We have found risks of iodine deficiency for some common infectious diseases, e.g. diarrhea/dysentery, eye infection, ear infection and pneumonia, among the study population. These findings are in agreement with the concept of the universal anti-infective role of iodine. Eliminating iodine deficiencies from the population, especially from vulnerable groups like children, adolescent girls, and pregnant women can save millions of lives. Assurance of adequate iodine among infants can help reduce infant mortality³⁰⁾ through reducing common diseases such as pneumonia and diarrhea.

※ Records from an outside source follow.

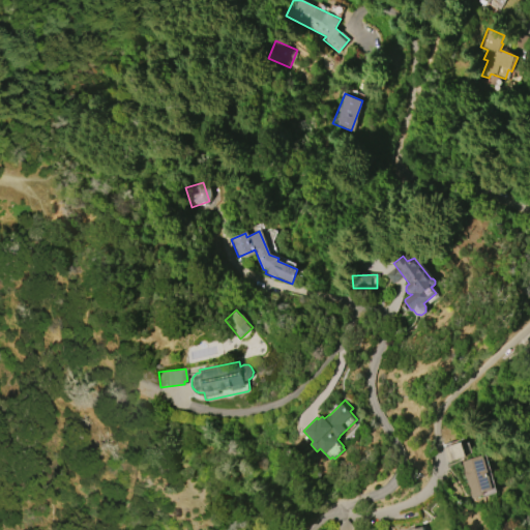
[(443,444),(448,462),(466,457),(460,439),(443,444)]
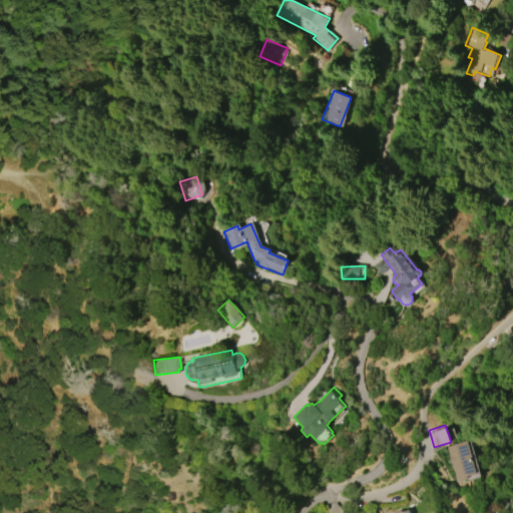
[(466,440),(476,474),(467,476),(468,480),(457,484),(445,447),(466,440)]
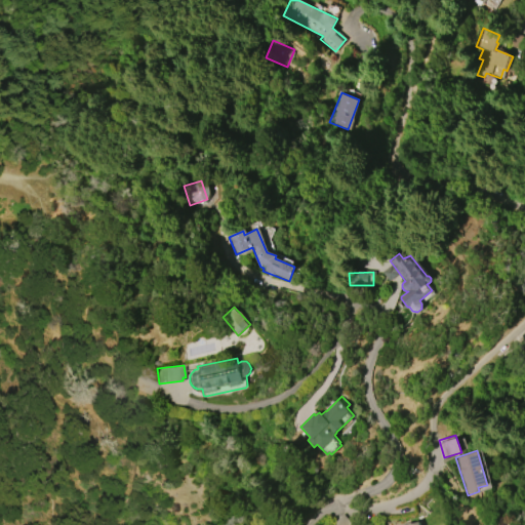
[(342,514),(353,524),(331,524),(342,514)]
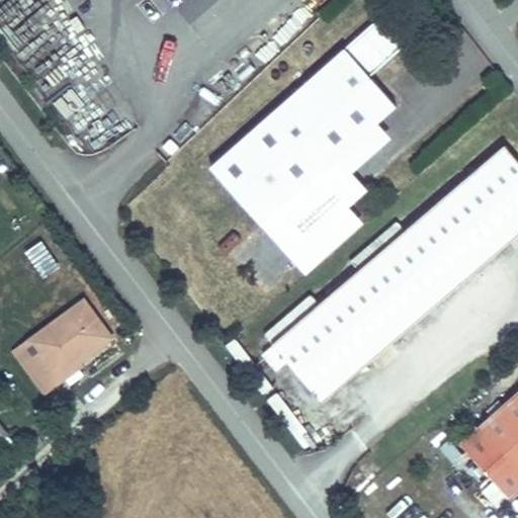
[(320,9),(330,0),(312,0),(320,9)]
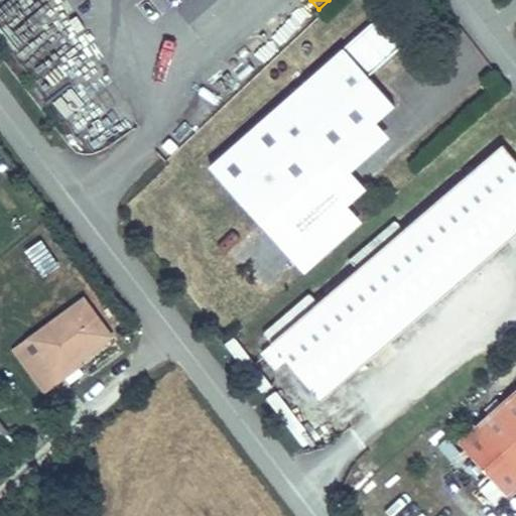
[(405,43),(380,15),(210,165),(305,273),(364,222),(349,205),(368,188),(353,171),(392,137),(378,121),(396,105),(370,76),(405,43)]
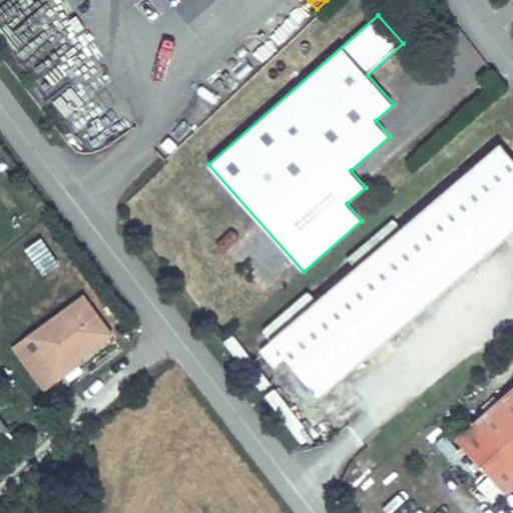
[(512,160),(500,145),(258,351),(274,370),(286,360),(319,399),(512,233),(512,160)]
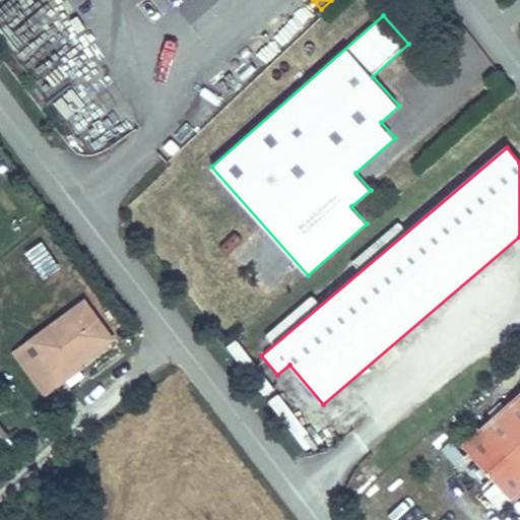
[(60,266),(43,242),(27,253),(45,277),(60,266)]
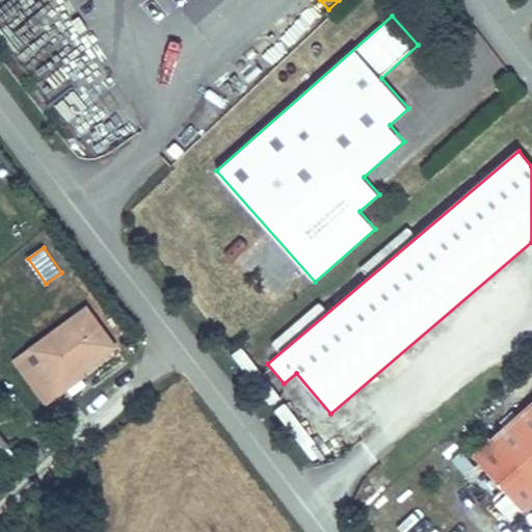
[(117,347),(86,306),(11,360),(46,405),(87,375),(84,372),(117,347)]
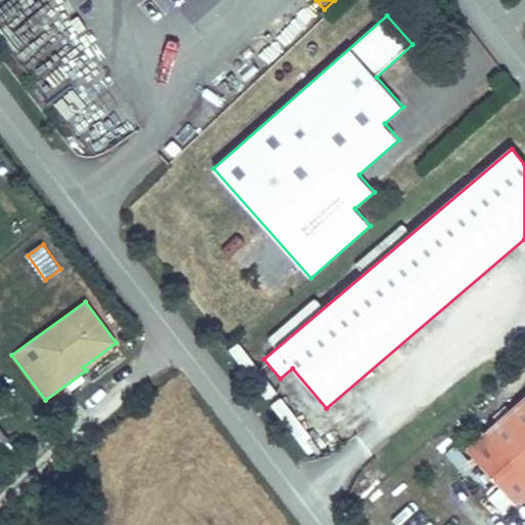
[(519,507),(524,499),(524,397),(468,448),(519,507)]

Although the present study clearly demonstrated new findings regarding the associations of iron and iodine deficiencies with common diseases of Bangladeshi people, there were some limitations in the study design. In this cross-sectional study, the common diseases two weeks before specimen sampling were asked, not after the sampling. This would indicate that the measured temporality between cause (deficiencies) and outcome (diseases) is reversed. Accordingly, the assumption that the deficiencies observed at specimen collection exist before disease onset is required to draw the conclusion that the deficiencies may be the causes of diseases. This assumption seems plausible, because the deficiencies were generally chronic. Concerning biases on the estimated RRs, the effects did not seem to be serious. The subjects were sampled in a cross-sectional study, and they did not know their deficiency levels at the interview on disease history. However, the disease history was obtained through the interview, not from records such as medical charts at medical facilities; the validity of the history should have been measured at least for a part of the subjects.

In conclusion, given the prevalence of the grave iron and iodine deficiency in Bangladesh, the highly unstable iodine level in salt and urine, and the observed association of these deficiencies with common diseases, our recommendations are to strengthen iron supplementation for the population now at risk along with strong monitoring of salt iodization and assurance of optimally iodized salt at the household level. Elimination of iron and iodine deficiencies can prevent diseases and improve health conditions in this population.

ACKNOWLEDGEMENTS

I am greatly indebted to Prof. Atsuko Aoyama for her generous and insightful review of the manuscript, which has enriched my paper to a great extent. This work was supported in part by a non-profit organization “Epidemiological and Clinical Research Information Network (ECRIN)”. We would also like to thank Alfressa Foundation for their generous financial support as CSR. The authors would like to thank the field and laboratory staffs of IPHN along with all study respondents for their cooperation and assistance in the course of this study. Thanks also to the laboratory staffs of INFS for their assistance in the urinary iodine analysis.

Professor Nobuyuki Hamajima deserves special thanks for his invaluable contribution to this paper.